** Passage to read **
# # # #

Well.... I once graded an essay where the student cited 'echeat.com' in the bibliography!
Like Mike I too feel that those common jibes about academia are somewhat overstated. I say this not simply because I'm (trying) to work in academia. I fully recognise that academia has its fair share of quirks. But the common stereotype of the 'ivory tower', or academics being 'out of touch' with reality, or academics 'only think about world' is a rather tired one which is becoming harder and harder to maintain in today's 'knowledge economy'. Universities around the world--well, at least to my knowledge, in the Anglophone world--are subject to a kind of business model which is forcing academia to engage with the public in innovative ways. This 'corporatisation' of the university has negative implications--but that's another story for another time.
Also, I work in a field of studies which recognises that critical or 'theoretical' thinking is not exclusive to so-called professional intellectuals. In fact, I very much like this notion of 'vernacular theory' (http://uwpress.wisc.edu/books/0149.htm
). It is the view that everyday folks are capable of engaging in theoretical or philosophical thought.
For example, in their day to day work nurses may develop certain ideas about healthcare. Some of these ideas may coincide or contrast with the 'theory' produced by academics or research institutions, but their vernacular theory would not typically be considered 'legitimate' theory. Nevertheless, they ARE engaging in a mode of critical thinking.

# # # #

** Dataset **

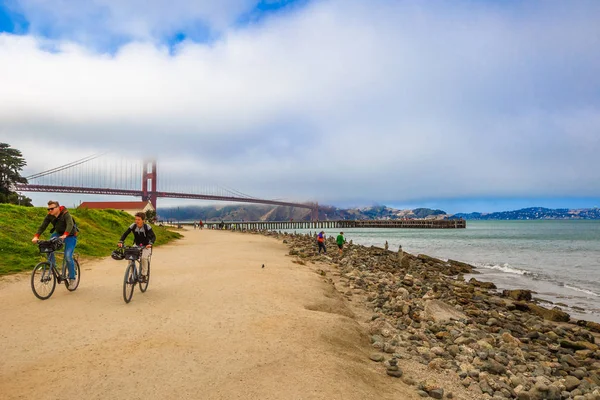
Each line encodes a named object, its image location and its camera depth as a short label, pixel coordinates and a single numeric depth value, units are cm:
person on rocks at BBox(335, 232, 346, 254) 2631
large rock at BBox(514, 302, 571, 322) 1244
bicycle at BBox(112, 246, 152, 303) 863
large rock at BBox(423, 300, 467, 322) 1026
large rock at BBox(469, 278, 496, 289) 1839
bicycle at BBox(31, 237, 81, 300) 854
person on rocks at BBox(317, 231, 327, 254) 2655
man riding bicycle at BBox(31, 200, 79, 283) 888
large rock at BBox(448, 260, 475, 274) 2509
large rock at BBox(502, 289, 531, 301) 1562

# # # #

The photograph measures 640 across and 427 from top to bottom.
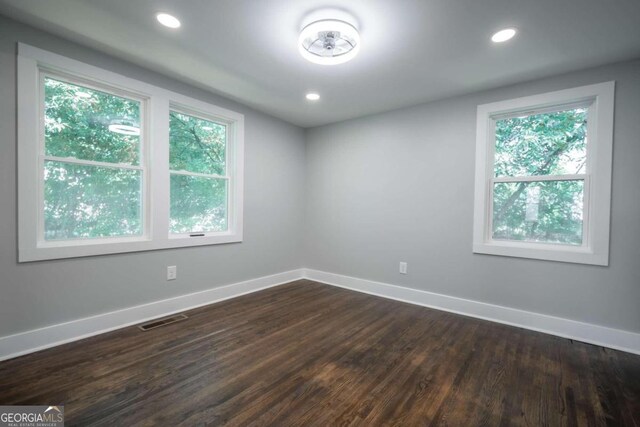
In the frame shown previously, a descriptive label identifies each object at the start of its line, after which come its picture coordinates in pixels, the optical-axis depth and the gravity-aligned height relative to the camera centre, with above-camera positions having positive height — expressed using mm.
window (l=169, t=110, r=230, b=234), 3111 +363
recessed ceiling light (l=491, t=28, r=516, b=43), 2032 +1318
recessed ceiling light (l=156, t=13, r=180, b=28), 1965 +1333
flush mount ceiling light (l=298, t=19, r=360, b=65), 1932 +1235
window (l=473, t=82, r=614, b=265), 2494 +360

# # # #

** Work task **
Rewrite the post about academia, beginning at the words "Well.... I once" and stopping after "for another time.", with "Anglophone world" replaced by "English-speaking world". Answer using only the post about academia, not the records.

** Solved problem **
Well.... I once graded an essay where the student cited 'echeat.com' in the bibliography!
Like Mike I too feel that those common jibes about academia are somewhat overstated. I say this not simply because I'm (trying) to work in academia. I fully recognise that academia has its fair share of quirks. But the common stereotype of the 'ivory tower', or academics being 'out of touch' with reality, or academics 'only think about world' is a rather tired one which is becoming harder and harder to maintain in today's 'knowledge economy'. Universities around the world--well, at least to my knowledge, in the English-speaking world--are subject to a kind of business model which is forcing academia to engage with the public in innovative ways. This 'corporatisation' of the university has negative implications--but that's another story for another time.